- Original author: Scott Watson
- Developer: The FreeSoft Company
- Type: BBS

= Second Sight (software) =

Second Sight, originally Red Ryder Host, was a commercial bulletin board system (BBS) written by Scott Watson, who founded The FreeSoft Company of Beaver Falls, Pennsylvania, for the Macintosh. It was the second program from Watson, the first being the Red Ryder (later White Knight) terminal emulator. Second Sight was a traditional text-based BBS system, unlike products like TeleFinder and FirstClass which supported a graphical-user interface. Starting with version 3.0 in 1994, the program supported multiple nodes running on the same Mac, limited by the number of NuBus slots occupied with a serial port card.

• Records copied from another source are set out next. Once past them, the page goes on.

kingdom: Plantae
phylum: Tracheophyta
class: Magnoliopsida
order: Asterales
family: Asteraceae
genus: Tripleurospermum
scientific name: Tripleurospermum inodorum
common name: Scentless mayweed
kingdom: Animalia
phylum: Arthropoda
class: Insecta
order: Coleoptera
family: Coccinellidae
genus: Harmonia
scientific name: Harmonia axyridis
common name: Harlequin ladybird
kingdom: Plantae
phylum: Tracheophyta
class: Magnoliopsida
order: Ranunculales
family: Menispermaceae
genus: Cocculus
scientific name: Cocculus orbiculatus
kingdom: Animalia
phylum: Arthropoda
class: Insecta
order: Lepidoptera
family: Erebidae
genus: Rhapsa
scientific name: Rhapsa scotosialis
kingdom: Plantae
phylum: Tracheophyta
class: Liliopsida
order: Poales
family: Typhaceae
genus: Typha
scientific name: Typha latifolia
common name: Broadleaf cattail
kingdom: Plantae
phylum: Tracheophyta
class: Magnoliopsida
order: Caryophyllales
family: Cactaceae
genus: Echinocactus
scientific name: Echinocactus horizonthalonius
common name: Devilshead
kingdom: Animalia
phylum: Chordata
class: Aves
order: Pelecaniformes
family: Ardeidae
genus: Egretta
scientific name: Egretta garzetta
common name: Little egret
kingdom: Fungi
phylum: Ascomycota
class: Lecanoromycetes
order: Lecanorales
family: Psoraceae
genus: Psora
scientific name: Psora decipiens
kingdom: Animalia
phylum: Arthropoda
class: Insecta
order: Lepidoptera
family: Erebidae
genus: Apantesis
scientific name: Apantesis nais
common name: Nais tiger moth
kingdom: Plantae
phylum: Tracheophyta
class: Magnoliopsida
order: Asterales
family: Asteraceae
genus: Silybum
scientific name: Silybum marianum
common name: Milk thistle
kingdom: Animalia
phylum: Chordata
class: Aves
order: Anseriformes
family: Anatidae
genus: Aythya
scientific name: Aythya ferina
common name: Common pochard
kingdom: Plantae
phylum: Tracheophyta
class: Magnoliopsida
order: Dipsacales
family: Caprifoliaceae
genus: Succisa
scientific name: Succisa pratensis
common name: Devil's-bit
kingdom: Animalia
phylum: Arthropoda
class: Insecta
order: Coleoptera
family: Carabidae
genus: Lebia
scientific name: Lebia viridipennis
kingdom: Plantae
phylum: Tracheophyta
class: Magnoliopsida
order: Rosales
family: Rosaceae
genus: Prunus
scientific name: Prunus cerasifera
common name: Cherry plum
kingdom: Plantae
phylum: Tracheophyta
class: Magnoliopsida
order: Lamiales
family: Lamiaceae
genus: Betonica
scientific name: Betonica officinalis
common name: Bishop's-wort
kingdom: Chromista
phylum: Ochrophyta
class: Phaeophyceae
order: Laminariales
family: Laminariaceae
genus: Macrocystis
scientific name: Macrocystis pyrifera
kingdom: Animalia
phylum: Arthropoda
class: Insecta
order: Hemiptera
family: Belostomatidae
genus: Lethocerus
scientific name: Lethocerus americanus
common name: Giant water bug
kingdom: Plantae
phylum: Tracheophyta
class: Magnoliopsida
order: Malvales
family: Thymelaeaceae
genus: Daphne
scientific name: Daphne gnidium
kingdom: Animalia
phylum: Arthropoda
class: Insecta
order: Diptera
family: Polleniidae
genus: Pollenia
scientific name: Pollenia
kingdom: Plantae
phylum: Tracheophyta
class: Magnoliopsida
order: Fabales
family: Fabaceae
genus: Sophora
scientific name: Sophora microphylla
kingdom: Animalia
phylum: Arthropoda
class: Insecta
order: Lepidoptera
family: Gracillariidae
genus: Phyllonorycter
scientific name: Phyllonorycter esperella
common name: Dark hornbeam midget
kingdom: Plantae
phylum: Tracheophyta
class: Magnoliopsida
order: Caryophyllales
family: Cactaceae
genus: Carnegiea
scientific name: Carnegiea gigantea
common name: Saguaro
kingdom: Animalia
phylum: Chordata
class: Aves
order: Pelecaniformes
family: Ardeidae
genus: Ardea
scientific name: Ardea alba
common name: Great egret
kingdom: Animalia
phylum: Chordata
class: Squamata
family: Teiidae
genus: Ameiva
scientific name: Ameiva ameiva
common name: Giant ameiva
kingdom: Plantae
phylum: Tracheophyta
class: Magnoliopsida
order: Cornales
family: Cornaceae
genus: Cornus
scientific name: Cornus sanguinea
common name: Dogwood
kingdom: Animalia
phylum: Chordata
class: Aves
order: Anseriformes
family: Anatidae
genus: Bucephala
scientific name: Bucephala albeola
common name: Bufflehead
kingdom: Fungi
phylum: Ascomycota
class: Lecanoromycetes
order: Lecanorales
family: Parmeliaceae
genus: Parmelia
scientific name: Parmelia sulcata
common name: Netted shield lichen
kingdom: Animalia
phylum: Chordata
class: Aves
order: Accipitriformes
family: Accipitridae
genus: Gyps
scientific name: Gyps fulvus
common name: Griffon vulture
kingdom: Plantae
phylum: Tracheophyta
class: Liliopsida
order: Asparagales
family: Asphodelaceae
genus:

Scott introduced Second Sight in the same way as Red Ryder, by posting it on bulletin boards. The software was originally released as shareware under the name Red Ryder Host. By then, Watson operated his own bulletin board. Watson explained how his marketing evolved:

Bulletin boards help distribution. Our store sales tripled in three years since going into stores. There has been a switch-over. As volume increased (with no overhead increase), our cost per disk dropped.

At the end of our third year selling to the trade, we began to sell through a distributor, Ingram-Micro D. At the same time we started to advertise. We began to run for six months a full-page ad in three Mac magazines. As soon as the ads started, we had a big burst of sales.

Staring with version 2.0 in 1990, the software was renamed to Second Sight, owing to a trademark dispute that also saw FreeSoft rename Red Ryder to White Knight.

==Reception==
Bob LeVitus and Andy Ihnatko writing in the book Dr. Macintosh's Guide to the On-Line Universe called Second Sight "the de facto standard for BBS software among Macs as well as "the only serious program to consider when running a BBS on a Mac". They noted the large amount of third-party software for Second Sight that extended its feature set and wrote that a user could "start off with a trivially simple BBS, and years later have an internationally based system mangling thousands of messages a day". Author Carla Rose on the other hand wrote that, like White Knight, Second Sight "appeals to some Mac users but completely turns off others". She found that TeleFinder and FirstClass were "a great deal more 'Mac-like'" on account of their GUIs.